- _Task instructions_
Return all lines in the data where the string "label" can be found.

+++ Dataset excerpts +++

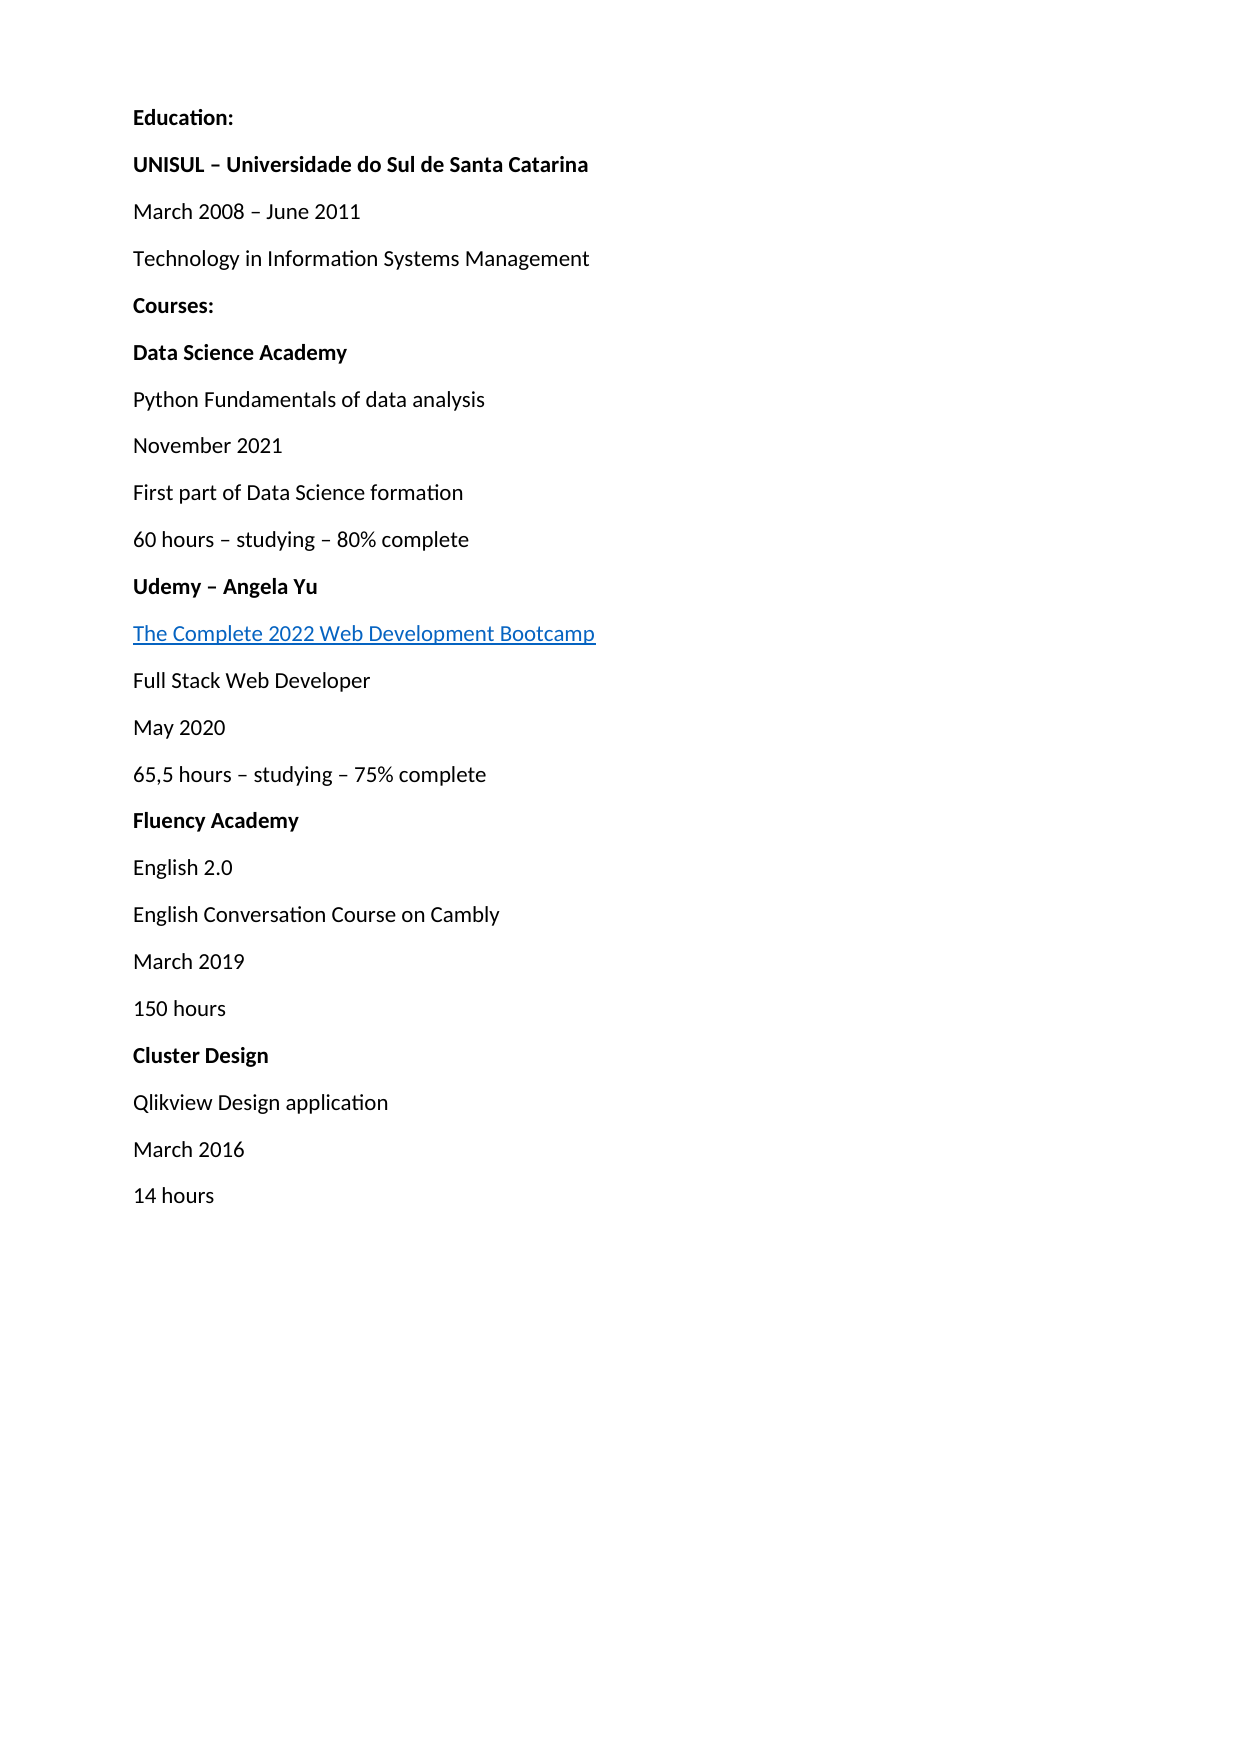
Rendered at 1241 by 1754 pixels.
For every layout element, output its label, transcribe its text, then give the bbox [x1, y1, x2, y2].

text 60 hours – studying – 80% complete [133, 525, 1137, 553]
text First part of Data Science formation [133, 478, 1137, 506]
text May 2020 [133, 713, 1137, 741]
text March 2008 – June 2011 [133, 197, 1137, 225]
text Cluster Design [133, 1041, 1137, 1069]
text Technology in Information Systems Management [133, 244, 1137, 272]
text Udemy – Angela Yu [133, 572, 1137, 600]
text English Conversation Course on Cambly [133, 900, 1137, 928]
text 65,5 hours – studying – 75% complete [133, 760, 1137, 788]
text 14 hours [133, 1182, 1137, 1209]
text November 2021 [133, 432, 1137, 459]
text The Complete 2022 Web Development Bootcamp [133, 619, 1137, 647]
text Python Fundamentals of data analysis [133, 385, 1137, 413]
text Education: [133, 103, 1137, 131]
text 150 hours [133, 994, 1137, 1022]
text Courses: [133, 291, 1137, 319]
text UNISUL – Universidade do Sul de Santa Catarina [133, 150, 1137, 178]
text English 2.0 [133, 853, 1137, 881]
text March 2016 [133, 1135, 1137, 1163]
text Qlikview Design application [133, 1088, 1137, 1116]
text Data Science Academy [133, 338, 1137, 366]
text Fluency Academy [133, 807, 1137, 834]
text Full Stack Web Developer [133, 666, 1137, 694]
text March 2019 [133, 947, 1137, 975]
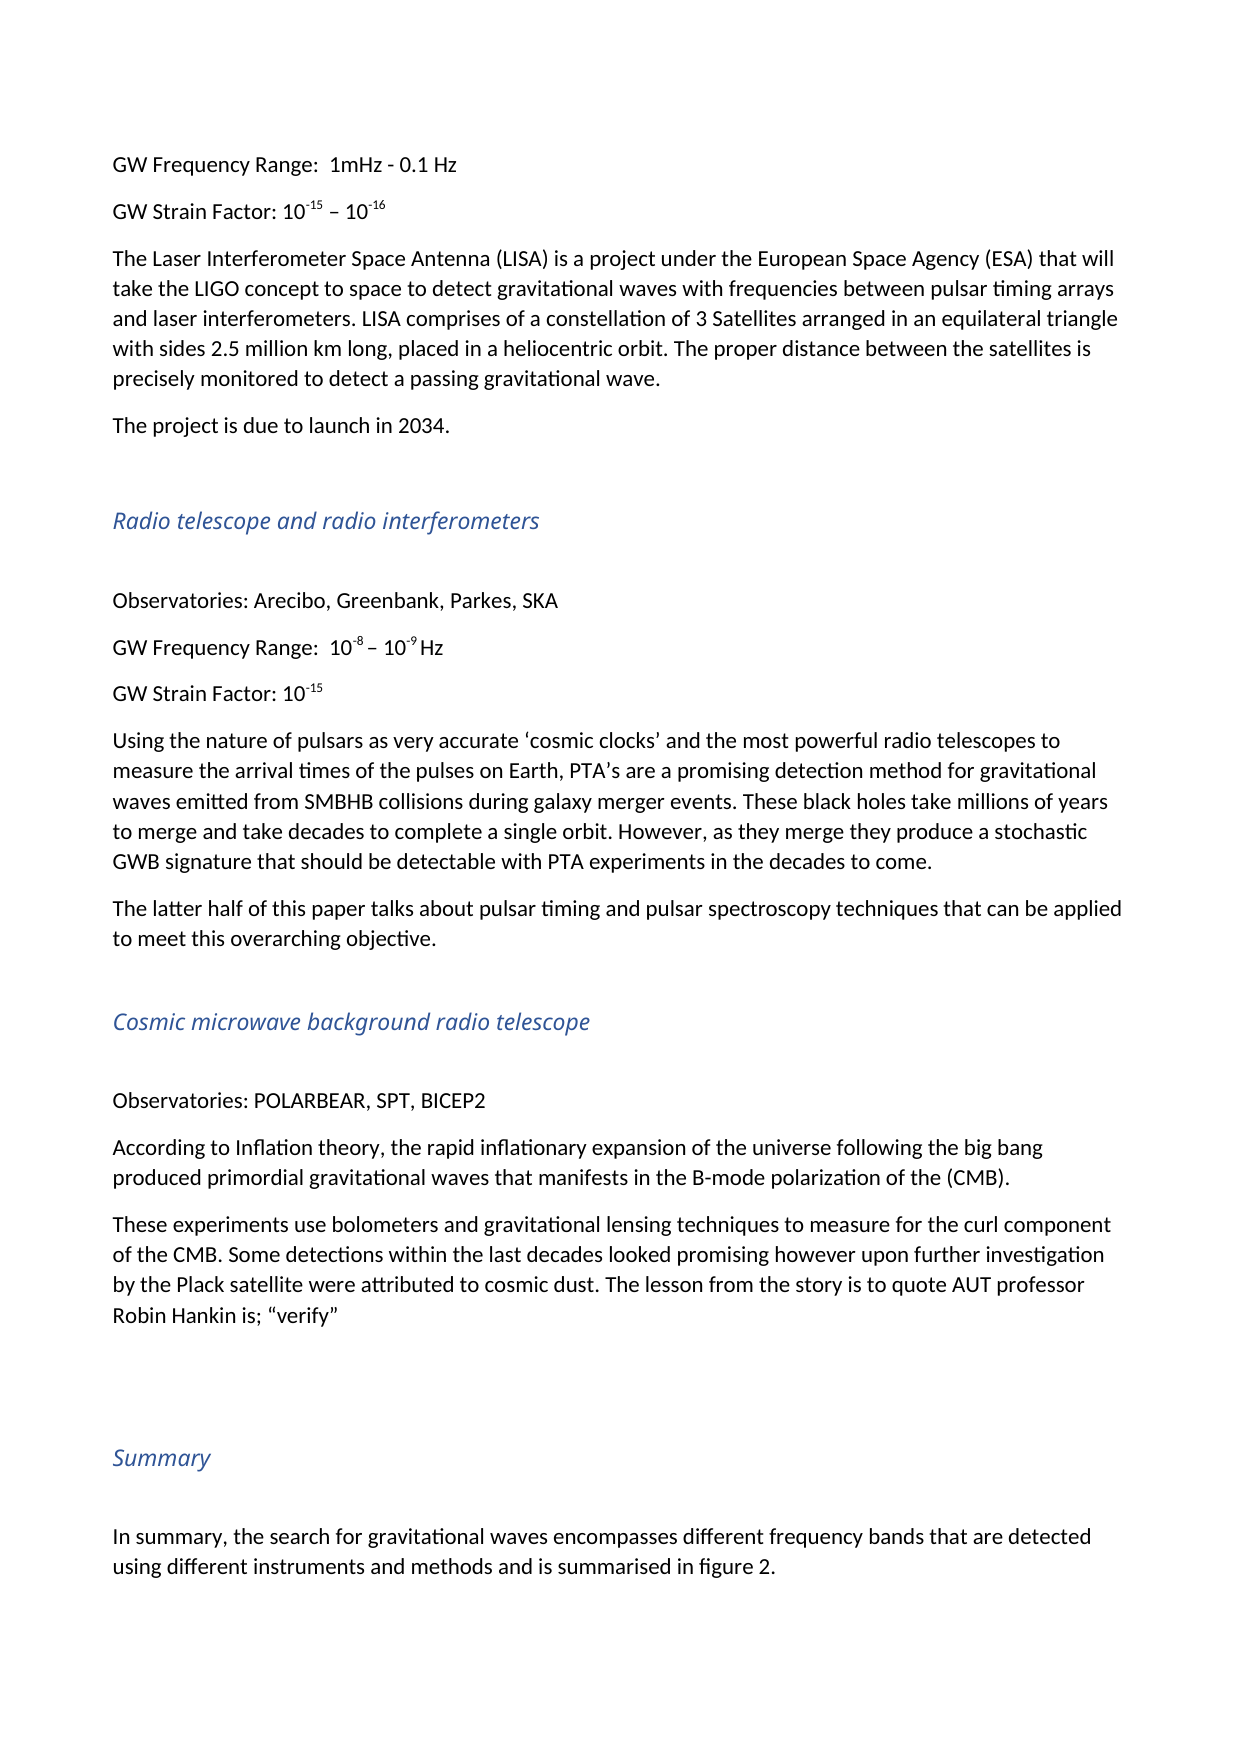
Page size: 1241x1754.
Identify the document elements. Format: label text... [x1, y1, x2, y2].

text According to Inflation theory, the rapid inflationary expansion of the universe following the big bang produced primordial gravitational waves that manifests in the B-mode polarization of the (CMB). [112, 1133, 1128, 1191]
text GW Strain Factor: 10-15 – 10-16 [112, 197, 1128, 225]
text Observatories: Arecibo, Greenbank, Parkes, SKA [112, 586, 1128, 614]
subtitle Radio telescope and radio interferometers [112, 505, 1128, 536]
text The latter half of this paper talks about pulsar timing and pulsar spectroscopy techniques that can be applied to meet this overarching objective. [112, 894, 1128, 952]
text GW Frequency Range: 1mHz - 0.1 Hz [112, 150, 1128, 178]
text GW Frequency Range: 10-8 – 10-9 Hz [112, 633, 1128, 661]
subtitle Summary [112, 1441, 1128, 1473]
text The Laser Interferometer Space Antenna (LISA) is a project under the European Space Agency (ESA) that will take the LIGO concept to space to detect gravitational waves with frequencies between pulsar timing arrays and laser interferometers. LISA comprises of a constellation of 3 Satellites arranged in an equilateral triangle with sides 2.5 million km long, placed in a heliocentric orbit. The proper distance between the satellites is precisely monitored to detect a passing gravitational wave. [112, 244, 1128, 393]
subtitle Cosmic microwave background radio telescope [112, 1006, 1128, 1037]
text These experiments use bolometers and gravitational lensing techniques to measure for the curl component of the CMB. Some detections within the last decades looked promising however upon further investigation by the Plack satellite were attributed to cosmic dust. The lesson from the story is to quote AUT professor Robin Hankin is; “verify” [112, 1210, 1128, 1329]
text The project is due to launch in 2034. [112, 411, 1128, 439]
text In summary, the search for gravitational waves encompasses different frequency bands that are detected using different instruments and methods and is summarised in figure 2. [112, 1522, 1128, 1580]
text GW Strain Factor: 10-15 [112, 679, 1128, 708]
text Observatories: POLARBEAR, SPT, BICEP2 [112, 1086, 1128, 1114]
text Using the nature of pulsars as very accurate ‘cosmic clocks’ and the most powerful radio telescopes to measure the arrival times of the pulses on Earth, PTA’s are a promising detection method for gravitational waves emitted from SMBHB collisions during galaxy merger events. These black holes take millions of years to merge and take decades to complete a single orbit. However, as they merge they produce a stochastic GWB signature that should be detectable with PTA experiments in the decades to come. [112, 726, 1128, 875]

+++

- _Solution_
For every layout element, output its label, transcribe its text, then give the bbox [x1, y1, x2, y2].
Identify the document elements. Format: label text... [x1, y1, x2, y2].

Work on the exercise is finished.